If a record holds a picture, leave the picture out and print everything else exactly.

**** Supplied material

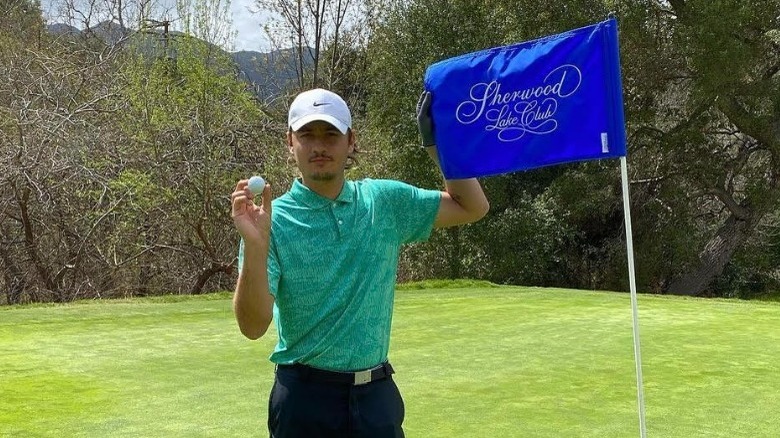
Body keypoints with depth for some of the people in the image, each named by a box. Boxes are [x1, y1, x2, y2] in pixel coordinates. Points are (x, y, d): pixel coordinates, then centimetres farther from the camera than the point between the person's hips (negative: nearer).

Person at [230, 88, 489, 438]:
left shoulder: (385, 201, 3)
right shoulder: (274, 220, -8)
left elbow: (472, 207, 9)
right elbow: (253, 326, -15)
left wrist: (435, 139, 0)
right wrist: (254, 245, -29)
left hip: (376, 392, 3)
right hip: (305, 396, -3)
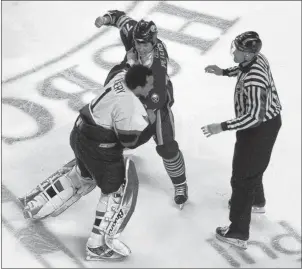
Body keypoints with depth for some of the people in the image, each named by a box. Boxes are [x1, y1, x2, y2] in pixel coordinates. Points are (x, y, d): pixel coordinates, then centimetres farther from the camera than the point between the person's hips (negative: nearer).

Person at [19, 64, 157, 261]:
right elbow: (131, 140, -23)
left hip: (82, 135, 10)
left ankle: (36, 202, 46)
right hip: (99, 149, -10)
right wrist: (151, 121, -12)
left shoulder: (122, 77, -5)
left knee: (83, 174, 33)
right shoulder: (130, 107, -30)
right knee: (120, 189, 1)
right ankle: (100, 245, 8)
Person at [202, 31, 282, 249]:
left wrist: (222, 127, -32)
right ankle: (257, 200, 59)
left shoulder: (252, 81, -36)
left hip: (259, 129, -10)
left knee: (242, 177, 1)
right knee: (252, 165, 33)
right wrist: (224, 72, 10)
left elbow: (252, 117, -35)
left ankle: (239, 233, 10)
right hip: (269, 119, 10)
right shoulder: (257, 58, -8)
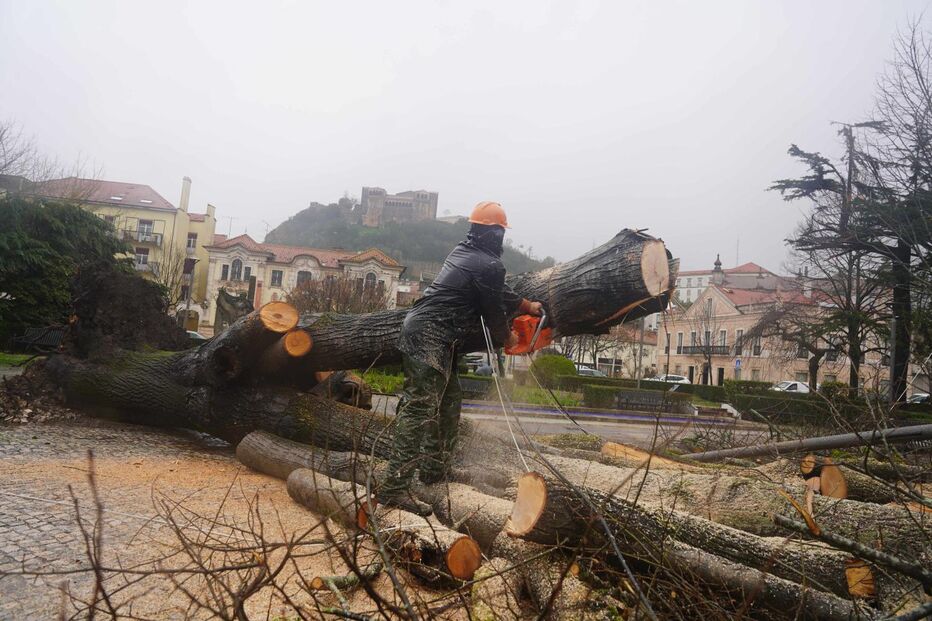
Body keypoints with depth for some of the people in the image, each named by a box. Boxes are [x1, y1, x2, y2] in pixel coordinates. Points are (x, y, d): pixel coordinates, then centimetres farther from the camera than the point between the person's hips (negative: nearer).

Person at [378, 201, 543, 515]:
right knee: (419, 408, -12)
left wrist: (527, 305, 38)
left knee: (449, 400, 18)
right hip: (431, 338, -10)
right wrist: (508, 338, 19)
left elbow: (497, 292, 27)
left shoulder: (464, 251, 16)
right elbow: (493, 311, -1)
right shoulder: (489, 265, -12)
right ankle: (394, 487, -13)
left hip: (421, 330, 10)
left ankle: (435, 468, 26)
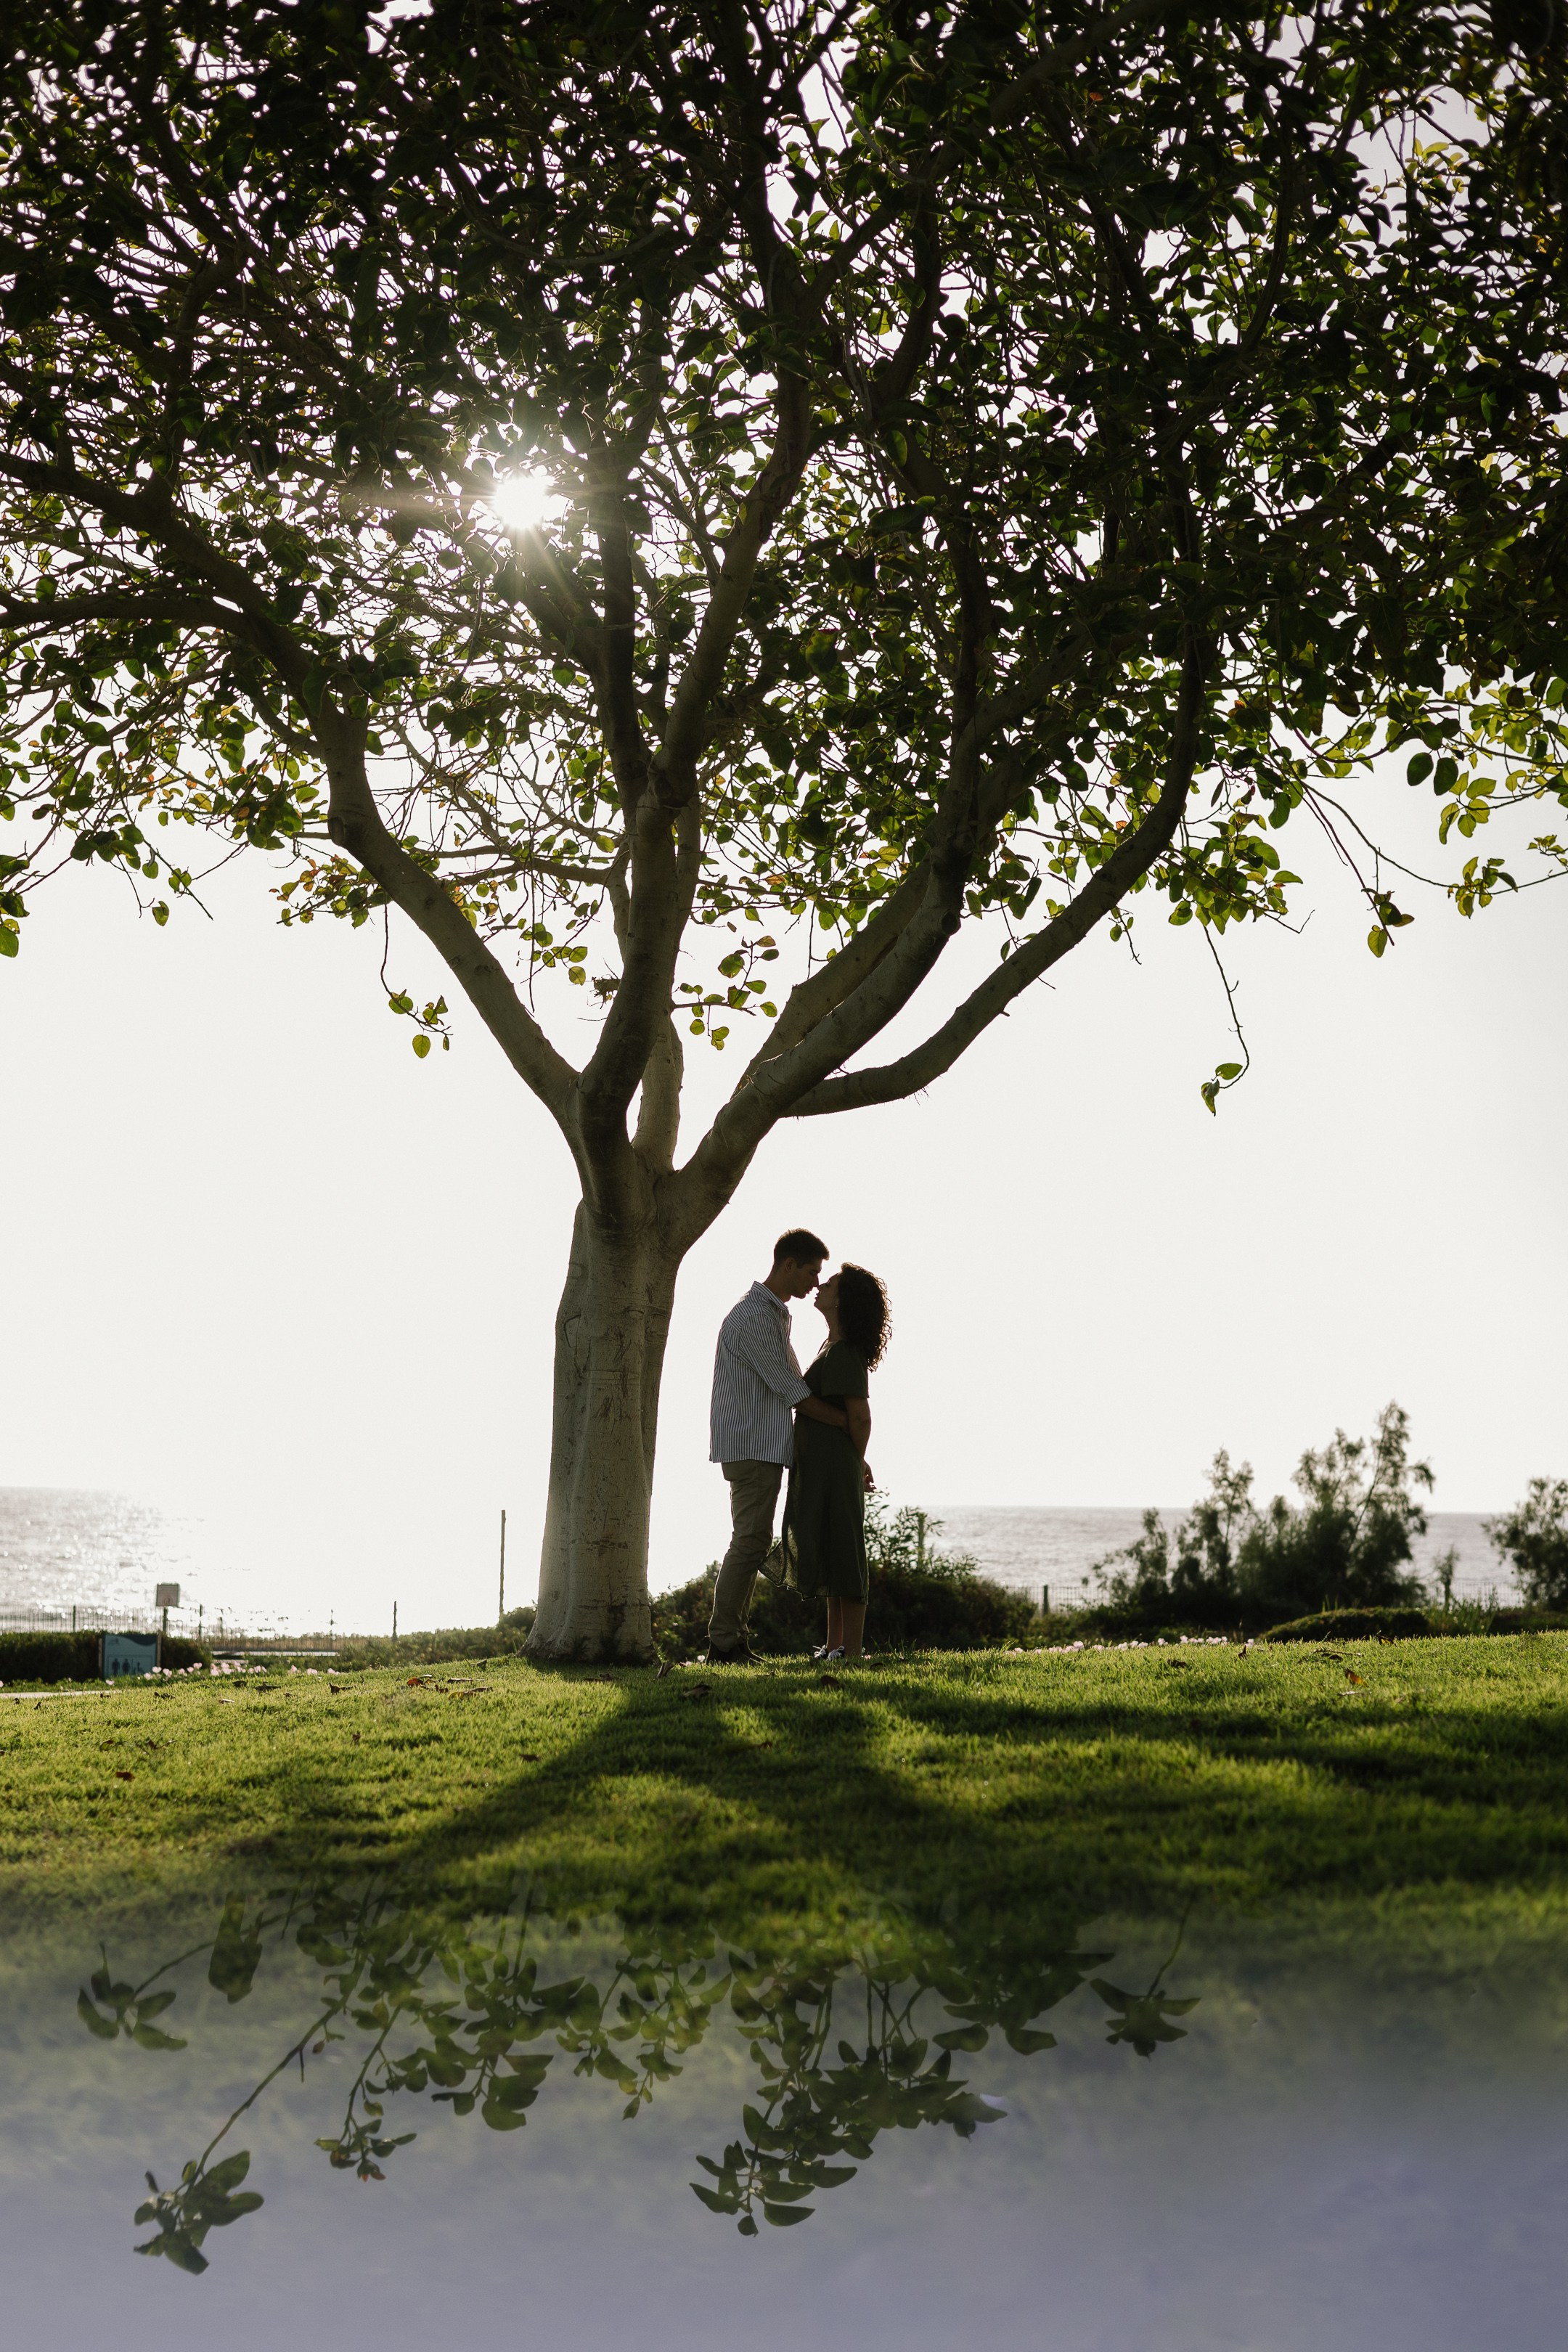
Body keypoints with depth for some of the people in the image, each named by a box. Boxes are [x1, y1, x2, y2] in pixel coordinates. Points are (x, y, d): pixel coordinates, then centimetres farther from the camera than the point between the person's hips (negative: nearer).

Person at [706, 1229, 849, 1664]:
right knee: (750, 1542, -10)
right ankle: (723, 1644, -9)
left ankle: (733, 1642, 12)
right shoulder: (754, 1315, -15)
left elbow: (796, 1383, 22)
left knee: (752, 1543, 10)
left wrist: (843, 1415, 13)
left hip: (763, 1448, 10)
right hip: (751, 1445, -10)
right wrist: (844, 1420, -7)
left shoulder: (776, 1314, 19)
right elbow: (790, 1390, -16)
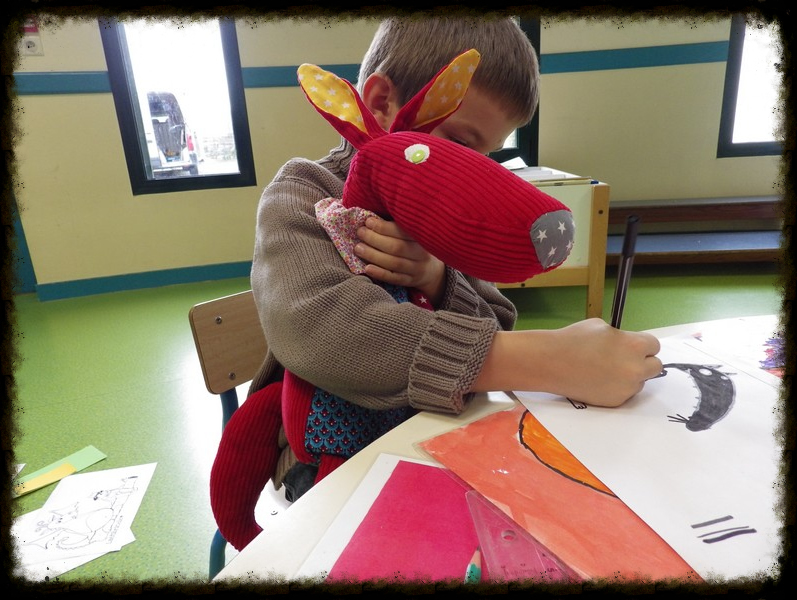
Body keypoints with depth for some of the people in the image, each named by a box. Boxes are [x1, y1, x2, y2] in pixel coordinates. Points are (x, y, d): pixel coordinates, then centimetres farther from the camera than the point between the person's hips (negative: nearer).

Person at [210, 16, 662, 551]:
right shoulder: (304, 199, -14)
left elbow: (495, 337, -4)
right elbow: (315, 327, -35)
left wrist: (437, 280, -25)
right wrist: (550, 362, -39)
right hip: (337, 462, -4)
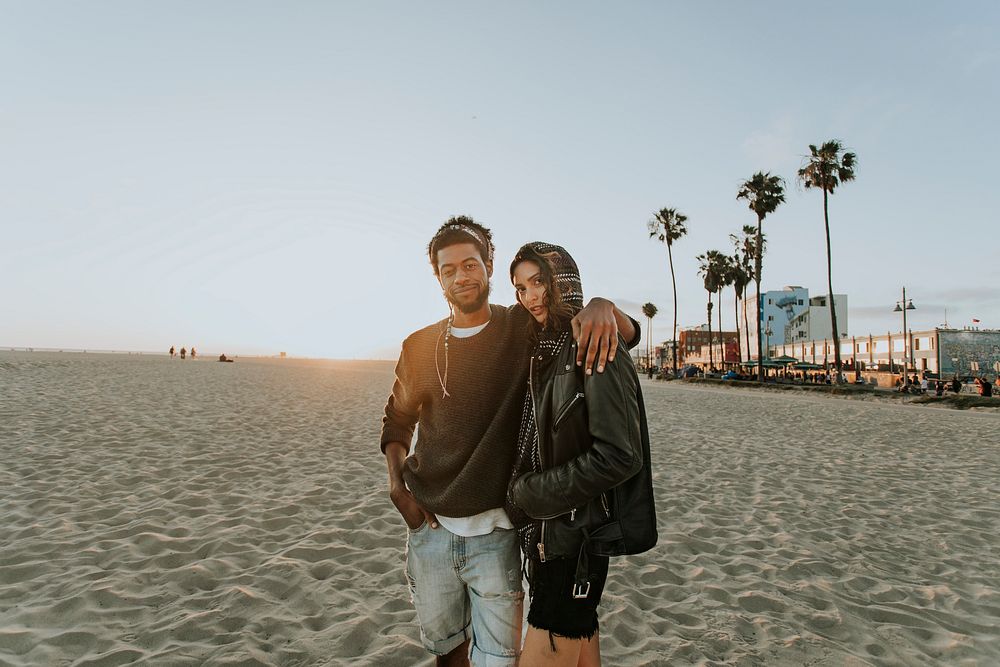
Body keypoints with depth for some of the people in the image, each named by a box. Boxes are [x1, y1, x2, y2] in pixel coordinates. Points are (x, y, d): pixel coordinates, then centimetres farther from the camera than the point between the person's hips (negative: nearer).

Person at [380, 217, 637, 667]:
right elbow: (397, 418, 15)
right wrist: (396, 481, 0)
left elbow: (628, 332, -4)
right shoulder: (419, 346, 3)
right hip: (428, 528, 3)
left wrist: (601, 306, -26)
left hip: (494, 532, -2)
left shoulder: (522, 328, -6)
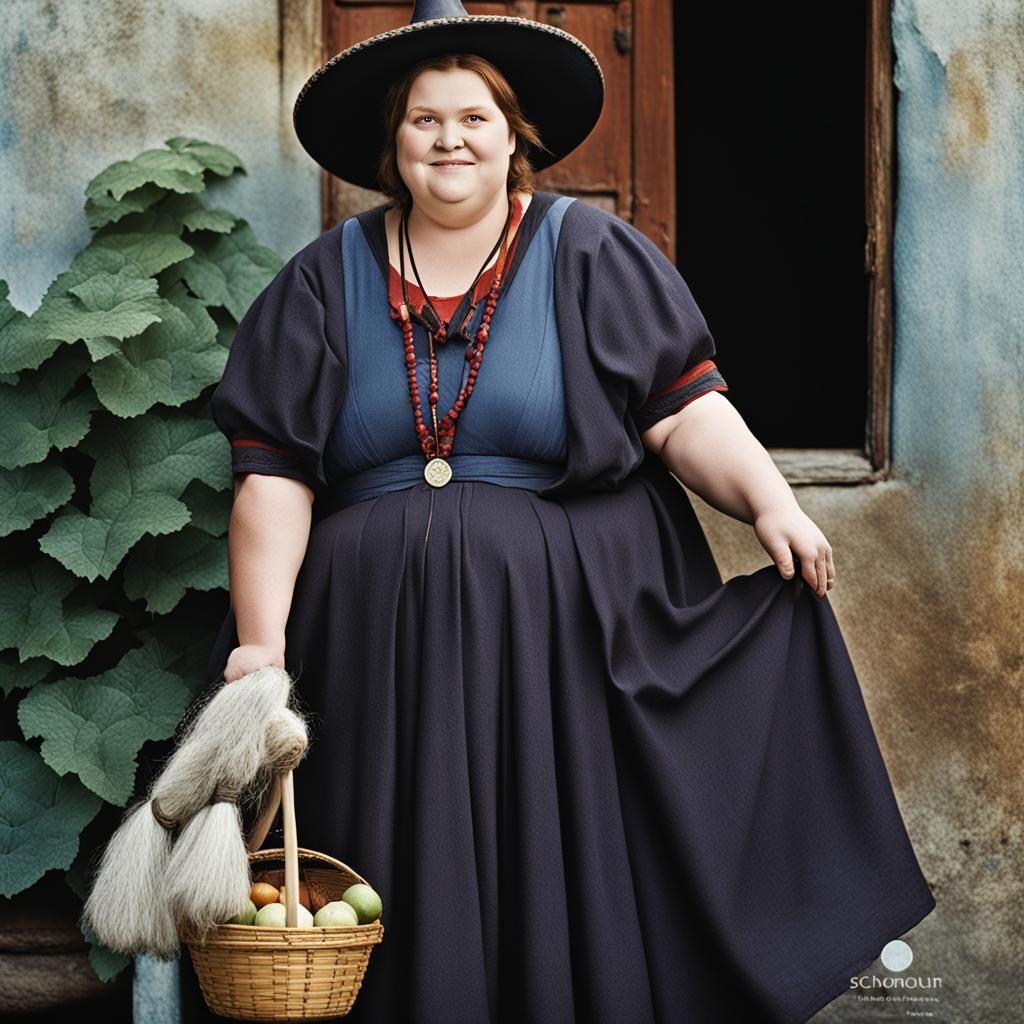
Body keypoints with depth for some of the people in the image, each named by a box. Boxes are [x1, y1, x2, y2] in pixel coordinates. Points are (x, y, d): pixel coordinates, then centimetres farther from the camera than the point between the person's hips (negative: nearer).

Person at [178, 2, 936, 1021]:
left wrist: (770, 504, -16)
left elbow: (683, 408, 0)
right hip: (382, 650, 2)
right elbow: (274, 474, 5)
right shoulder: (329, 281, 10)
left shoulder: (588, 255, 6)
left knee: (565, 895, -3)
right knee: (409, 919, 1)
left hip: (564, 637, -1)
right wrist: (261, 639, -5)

********

Expected output —
Body keypoints with depth for some of the people in the image, each named by a box. Boxes are [x1, y1, x2, y2] in pixel coordinates. Points are (x, y, d): pixel coordinates, then centimetres farther from the camera than the point between the person's hips (negative: nearer).

Person at [230, 88, 489, 438]:
left shoulder: (385, 201, 3)
right shoulder: (274, 220, -8)
left elbow: (472, 207, 9)
right elbow: (253, 326, -15)
left wrist: (435, 139, 0)
right wrist: (254, 245, -29)
left hip: (376, 392, 3)
right hip: (305, 396, -3)
Body keypoints with depth for some of the people in the image, each named by a box. Boxes are [x1, y1, x2, y2] in pixel coordinates. Points are (x, y, d): pixel coordinates, then centimetres farther from the camera than the point between the person's hips (negative: nearer).

Person at [19, 64, 157, 261]:
right elbow: (131, 140, -23)
left hip: (82, 135, 10)
left ankle: (36, 202, 46)
right hip: (99, 149, -10)
right wrist: (151, 121, -12)
left shoulder: (122, 77, -5)
left knee: (83, 174, 33)
right shoulder: (130, 107, -30)
right knee: (120, 189, 1)
right ankle: (100, 245, 8)
Person at [202, 31, 282, 249]:
left wrist: (222, 127, -32)
right ankle: (257, 200, 59)
left shoulder: (252, 81, -36)
left hip: (259, 129, -10)
left knee: (242, 177, 1)
right knee: (252, 165, 33)
right wrist: (224, 72, 10)
left elbow: (252, 117, -35)
left ankle: (239, 233, 10)
right hip: (269, 119, 10)
right shoulder: (257, 58, -8)
Body keypoints with depth for some of the people in the image, each named by a box. Boxes are [x1, y1, x2, y2] in pixel coordinates. Points are (x, y, d): pixel coordinates, then centimetres farther from the camera than the point between the person's hips (negative: nearer).

Person at [378, 201, 543, 515]:
right knee: (419, 408, -12)
left wrist: (527, 305, 38)
left knee: (449, 400, 18)
right hip: (431, 338, -10)
right wrist: (508, 338, 19)
left elbow: (497, 292, 27)
left shoulder: (464, 251, 16)
right elbow: (493, 311, -1)
right shoulder: (489, 265, -12)
right ankle: (394, 487, -13)
left hip: (421, 330, 10)
left ankle: (435, 468, 26)
Body keypoints with depth for some of the people in the image, each named by a box. Boxes are [x1, y1, x2, y2] in pixel coordinates. Points are (x, y, d): pixel coordinates, then centimetres farther from the camera than the point between the person's hips (negative: nearer).

Person at [706, 1229, 849, 1664]:
right knee: (750, 1542, -10)
right ankle: (723, 1644, -9)
left ankle: (733, 1642, 12)
right shoulder: (754, 1315, -15)
left elbow: (796, 1383, 22)
left knee: (752, 1543, 10)
left wrist: (843, 1415, 13)
left hip: (763, 1448, 10)
right hip: (751, 1445, -10)
right wrist: (844, 1420, -7)
left shoulder: (776, 1314, 19)
right elbow: (790, 1390, -16)
Body keypoints with depth for some of the people in the image, each named by a box. Boxes are [x1, y1, x2, y2] in pixel coordinates. Points are (x, y, d): pixel coordinates, then centimetres farther from the camera than the point between the person's hips (negative: nearer).

Person at [210, 16, 662, 551]:
right shoulder: (304, 199, -14)
left elbow: (495, 337, -4)
right elbow: (315, 327, -35)
left wrist: (437, 280, -25)
right wrist: (550, 362, -39)
right hip: (337, 462, -4)
Body keypoints with depth for some of the people in the image, each named by a box. Boxes are [x1, y1, x2, y2] in pixel coordinates. Points are (x, y, d): pixel coordinates, then centimetres farther from the camera than the point between the person's hips (negative: nearer).

Person at [380, 217, 637, 667]:
right elbow: (397, 418, 15)
right wrist: (396, 481, 0)
left elbow: (628, 332, -4)
right shoulder: (419, 346, 3)
right hip: (428, 528, 3)
left wrist: (601, 306, -26)
left hip: (494, 532, -2)
left shoulder: (522, 328, -6)
Body keypoints with depth for some of the people in the image, each named by a box. Boxes are [x1, y1, x2, y2] in pixel coordinates. Points are (x, y, d): pixel coordinates, then centimetres farther from the camera than the point between the person's hips (negative: nearer).

Person at [178, 2, 936, 1021]:
left wrist: (770, 504, -16)
left elbow: (683, 408, 0)
right hip: (382, 650, 2)
right elbow: (274, 474, 5)
right shoulder: (329, 281, 10)
left shoulder: (588, 255, 6)
left knee: (565, 895, -3)
right knee: (409, 919, 1)
left hip: (564, 637, -1)
right wrist: (261, 639, -5)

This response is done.